The panel was set to return to court on Friday for an 18th day of deliberations.

Hernandez in 2012 told police that he choked the boy in the basement of a deli where he worked, stuffed him in a box and left his still-moving body in an alley.

Hernandez’s attorneys argued he is mentally ill and that police coerced his confession. They say the real culprit is a longtime suspect, Jose Ramos, whose girlfriend walked Patz home from school. Ramos, convicted of sexually abusing boys, is serving a prison term in Pennsylvania.

Prosecutors say Hernandez is a cunning criminal whose confession was voluntary.

Patz was never found and was declared dead in 2001.

The deliberations are believed to be among the longest in New York state criminal court history, said David Bookstaver, a spokesman for the state Office of Court Administration.
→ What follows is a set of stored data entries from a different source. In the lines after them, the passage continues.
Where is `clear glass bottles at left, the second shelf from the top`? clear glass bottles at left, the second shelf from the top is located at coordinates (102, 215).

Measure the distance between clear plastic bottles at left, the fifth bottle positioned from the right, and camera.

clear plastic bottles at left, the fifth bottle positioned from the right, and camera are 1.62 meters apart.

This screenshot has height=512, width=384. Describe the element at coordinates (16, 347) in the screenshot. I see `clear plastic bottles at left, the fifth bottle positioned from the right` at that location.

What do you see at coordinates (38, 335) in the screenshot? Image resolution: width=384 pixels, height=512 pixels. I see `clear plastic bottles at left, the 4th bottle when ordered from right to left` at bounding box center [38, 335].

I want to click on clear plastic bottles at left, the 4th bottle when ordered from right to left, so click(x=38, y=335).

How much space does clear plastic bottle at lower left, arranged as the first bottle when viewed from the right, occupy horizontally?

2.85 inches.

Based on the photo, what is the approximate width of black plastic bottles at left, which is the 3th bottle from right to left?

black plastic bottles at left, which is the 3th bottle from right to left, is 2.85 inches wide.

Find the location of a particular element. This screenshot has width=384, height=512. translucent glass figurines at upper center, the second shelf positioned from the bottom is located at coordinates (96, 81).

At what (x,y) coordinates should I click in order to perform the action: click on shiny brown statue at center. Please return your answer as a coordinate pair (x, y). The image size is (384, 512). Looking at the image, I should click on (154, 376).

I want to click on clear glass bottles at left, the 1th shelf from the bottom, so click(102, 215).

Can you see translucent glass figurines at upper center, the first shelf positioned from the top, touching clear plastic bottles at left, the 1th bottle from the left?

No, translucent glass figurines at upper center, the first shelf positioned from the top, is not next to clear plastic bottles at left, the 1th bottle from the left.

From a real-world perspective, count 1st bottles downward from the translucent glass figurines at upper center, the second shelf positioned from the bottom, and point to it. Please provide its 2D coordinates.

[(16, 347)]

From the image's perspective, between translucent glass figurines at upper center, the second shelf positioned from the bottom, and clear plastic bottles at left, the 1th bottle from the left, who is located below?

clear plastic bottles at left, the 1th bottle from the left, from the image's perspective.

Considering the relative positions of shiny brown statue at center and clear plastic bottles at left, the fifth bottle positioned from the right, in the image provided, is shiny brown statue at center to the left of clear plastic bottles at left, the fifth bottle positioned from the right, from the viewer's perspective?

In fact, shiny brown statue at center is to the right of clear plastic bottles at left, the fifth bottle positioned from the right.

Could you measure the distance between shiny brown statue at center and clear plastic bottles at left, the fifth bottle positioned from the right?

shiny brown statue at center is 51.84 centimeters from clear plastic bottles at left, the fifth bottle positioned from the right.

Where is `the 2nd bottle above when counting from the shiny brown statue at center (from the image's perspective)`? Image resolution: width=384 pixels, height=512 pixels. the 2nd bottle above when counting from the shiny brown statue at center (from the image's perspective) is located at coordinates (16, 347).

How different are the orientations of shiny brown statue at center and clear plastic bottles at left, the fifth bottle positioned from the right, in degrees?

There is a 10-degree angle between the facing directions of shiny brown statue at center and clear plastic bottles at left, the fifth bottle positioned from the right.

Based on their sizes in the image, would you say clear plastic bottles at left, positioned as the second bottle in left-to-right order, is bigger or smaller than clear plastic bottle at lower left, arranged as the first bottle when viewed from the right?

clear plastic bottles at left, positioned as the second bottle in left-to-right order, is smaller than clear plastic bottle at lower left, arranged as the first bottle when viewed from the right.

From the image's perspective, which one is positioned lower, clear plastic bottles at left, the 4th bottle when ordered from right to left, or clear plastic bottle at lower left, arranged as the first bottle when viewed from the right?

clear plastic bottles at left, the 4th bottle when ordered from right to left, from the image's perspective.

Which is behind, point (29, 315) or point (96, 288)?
The agency does not keep records on the length of jury deliberations.

Bookstaver said the only deliberations that come close in the past three decades were are the 12 days it took jurors in 1987 to find three white men guilty of manslaughter in the racially charged Howard Beach killing.

In that case, a small group of black men walking into predominantly white Howard Beach, a neighborhood in New York City’s Queens borough, were confronted, then chased by a group of white men. One of the black men ran onto a busy highway and was struck and killed by a car.